5. In Paragraph 3, An image decoding method characterized by performing reordering only on some intra prediction mode candidates derived according to a predefined method among the above intra prediction mode candidates.

6. In Paragraph 1, A video decoding method characterized by calculating the cost of each intra prediction mode candidate included in the intra prediction mode candidate list, and then updating the intra prediction mode candidate list to include only a predefined number of intra prediction mode candidates selected in order of lowest cost.

7. In Paragraph 1, An image decoding method characterized by a predefined number of intra prediction modes with high amplitude values ​​on the above histogram being set as intra prediction mode candidates.

8. In Paragraph 1, The above histogram is the cumulative frequency of occurrence by intra-prediction mode, and The intra prediction mode of a neighbor block adjacent to the current block is represented on the histogram, and An image decoding method characterized in that the frequency of occurrence of the intra prediction mode of the neighbor block is set to the size of the neighbor block.

9. In Paragraph 1, The above histogram is the cumulative amplitude values ​​for each intra-prediction mode, and The intra-prediction mode of a reference sample within a reference region adjacent to the current block is represented on the histogram, and An image decoding method characterized in that the intra prediction mode and the amplitude value of the intra prediction mode of the reference sample are derived based on the horizontal slope and vertical slope of the reference sample.

10. In Paragraph 1, The above intra prediction is performed using one of a plurality of interpolation filters, and An image decoding method characterized in that one of the plurality of interpolation filters is specified based on an index decoded from a bitstream.

11. In Paragraph 1, An image decoding method characterized by calculating the cost of each of a plurality of interpolation filters and then performing the intra prediction based on the interpolation filter with the smallest cost.

12. In Paragraph 11, An image decoding method characterized in that the cost of the interpolation filter is calculated based on the difference between the prediction samples obtained by performing intra prediction based on the interpolation filter in the reference region of the current block and the restoration samples within the reference region.

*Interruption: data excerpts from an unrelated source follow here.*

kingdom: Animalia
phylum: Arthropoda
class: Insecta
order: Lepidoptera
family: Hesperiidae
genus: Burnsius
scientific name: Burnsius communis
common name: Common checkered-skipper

13. In Paragraph 1, Based on each of the plurality of interpolation filters, the intra prediction is performed on the current block to derive the plurality of prediction blocks, and An image decoding method characterized by weighting the plurality of prediction blocks to derive the weighted sum prediction block of the current block.

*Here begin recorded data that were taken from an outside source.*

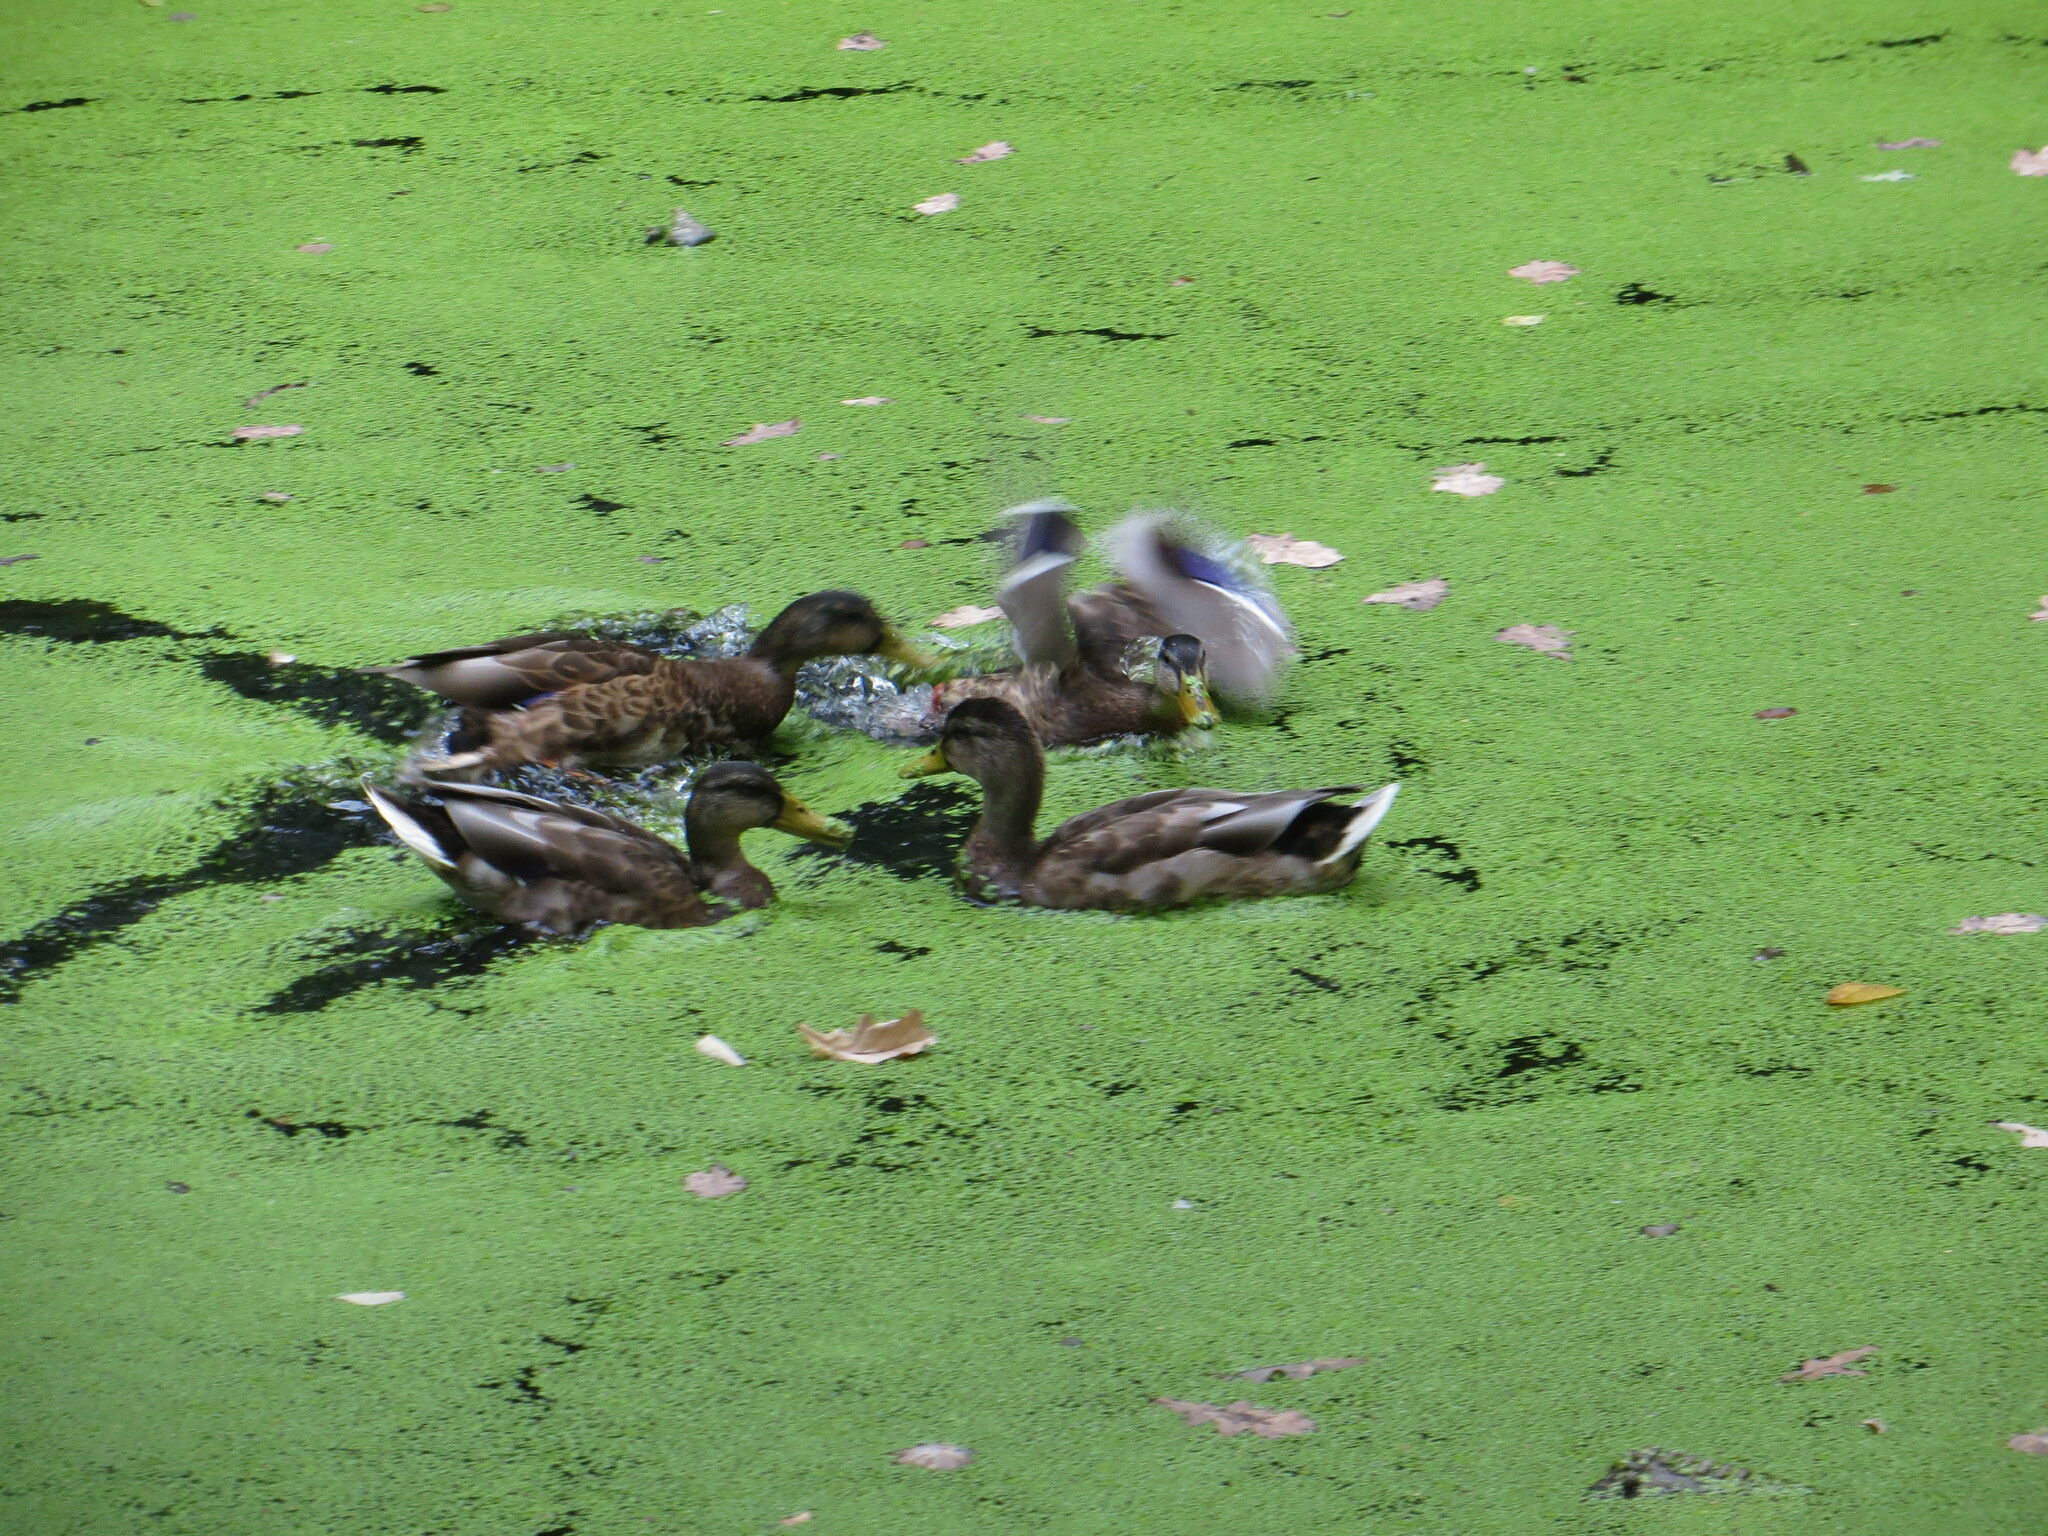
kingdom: Animalia
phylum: Chordata
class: Aves
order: Anseriformes
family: Anatidae
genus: Anas
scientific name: Anas platyrhynchos
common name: Mallard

14. A step of performing an intra prediction for the current block based on the intra prediction mode of the current block; and The step of encoding the intra prediction mode of the current block above, wherein The intra prediction mode of the above current block is encoded based on at least one intra prediction mode candidate list, and An image encoding method characterized in that the above-mentioned at least one intra prediction mode candidate list includes an intra prediction mode candidate derived from the histogram of the current block.

15. A processor for acquiring compressed video data; and It includes a transmission unit that transmits the above-mentioned compressed video data, The above compressed video data is, A step of performing an intra prediction for the current block based on an intra prediction mode of the current block; and It is generated through the step of encoding the intra prediction mode of the current block above, and The intra prediction mode of the above current block is encoded based on at least one intra prediction mode candidate list, and An apparatus for transmitting compressed video data, characterized in that the above-mentioned at least one intra prediction mode candidate list includes an intra prediction mode candidate derived from the histogram of the current block.